Dan tidak seperti universitas, di mana siswa ada di sana dengan pilihan, anak-anak di K-12 di sana secara hukum.
Bagaimana Mahkamah Agung baru -baru ini dijelaskanMahmoud v. Taylor,Sebagian besar anak sekolah dasar dan menengah menghadiri sekolah umum pemerintah “dengan pilihan atau kebutuhan.” Dan sebagai lembaga publik, sekolah -sekolah ini tidak boleh memihak.
Sama seperti prinsip -prinsip konstitusional kita menentang indoktrinasi agama di sekolah, kita juga harus menolak indoktrinasi ideologis.
Sistem sekolah dasar dan sekolah menengah yang mengadopsi netralitas kelembagaan memungkinkan orang tua untuk mempertahankan kebijakan yang mempertahankan sekolah yang berfokus pada pendidikan, bukan aktivisme.
Ini bukan masalah membungkam diskusi. Sebaliknya, netralitas menciptakan kondisi untuk dialog yang tulus, memastikan bahwa tidak ada sudut pandang unik yang didukung secara kelembagaan. Ini menyatakan bahwa sekolah ada untuk mendidik, bukan mengindoktrinasi.
Di seluruh negeri, di tempat -tempat sepertiSt. FrancisDanChicagoOrang tua dan pemimpin sekolah bangun dengan bahaya ruang kelas yang dipolitisasi. Mereka tahu bahwa kita harus terus menuntut agar sekolah kembali ke misi utama mereka: mendidik, bukan mengindoktrinasi.

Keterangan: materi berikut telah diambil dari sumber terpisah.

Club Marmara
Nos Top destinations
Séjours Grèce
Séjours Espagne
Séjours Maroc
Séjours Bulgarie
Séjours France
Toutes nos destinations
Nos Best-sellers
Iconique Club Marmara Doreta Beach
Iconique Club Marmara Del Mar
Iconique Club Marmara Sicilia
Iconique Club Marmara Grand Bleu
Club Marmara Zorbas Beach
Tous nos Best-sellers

Dengan mengatur nilai -nilai kebebasan, peluang, inklusi, dan persatuan bersama, kita dapat memulihkan kepercayaan diri dalam pendidikan publik dan memastikan bahwa setiap anak diajarkan untuk berpikir, bukan apa yang harus dipikirkan.

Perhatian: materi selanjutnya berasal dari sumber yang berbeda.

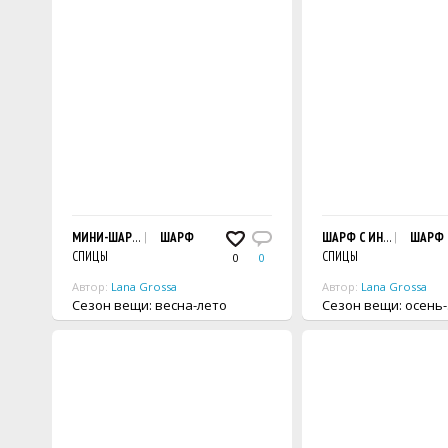
МИНИ-ШАРФ
ШАРФ
ШАРФ С ИНТАРСИЯМИ
ШАРФ
СПИЦЫ
СПИЦЫ
0
0
Автор:
Lana Grossa
Автор:
Lana Grossa
Сезон вещи: весна-лето
Сезон вещи: осен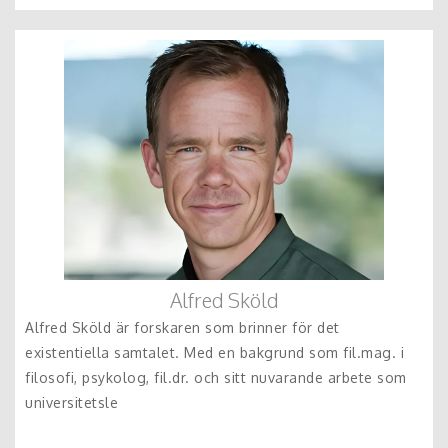
Alfred Sköld
Alfred Sköld är forskaren som brinner för det
existentiella samtalet. Med en bakgrund som fil.mag. i
filosofi, psykolog, fil.dr. och sitt nuvarande arbete som
universitetsle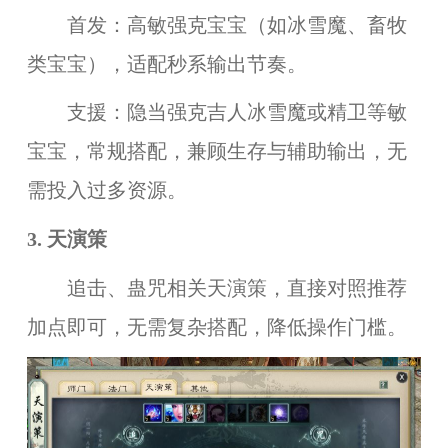
首发：高敏强克宝宝（如冰雪魔、畜牧
类宝宝），适配秒系输出节奏。
支援：隐当强克吉人冰雪魔或精卫等敏
宝宝，常规搭配，兼顾生存与辅助输出，无
需投入过多资源。
3. 天演策
追击、蛊咒相关天演策，直接对照推荐
加点即可，无需复杂搭配，降低操作门槛。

Netralitas institusional bukan hanya kebijakan, itu adalah janji bagi anak -anak kita bahwa sekolah mereka akan menjadi tempat pembelajaran yang inklusif, bukan medan perang ideologi. Masa depan demokrasi kita tergantung padanya.
Sharon Ceresnie Sorkin adalah Direktur Keterlibatan Komunitas di North American Values Institute.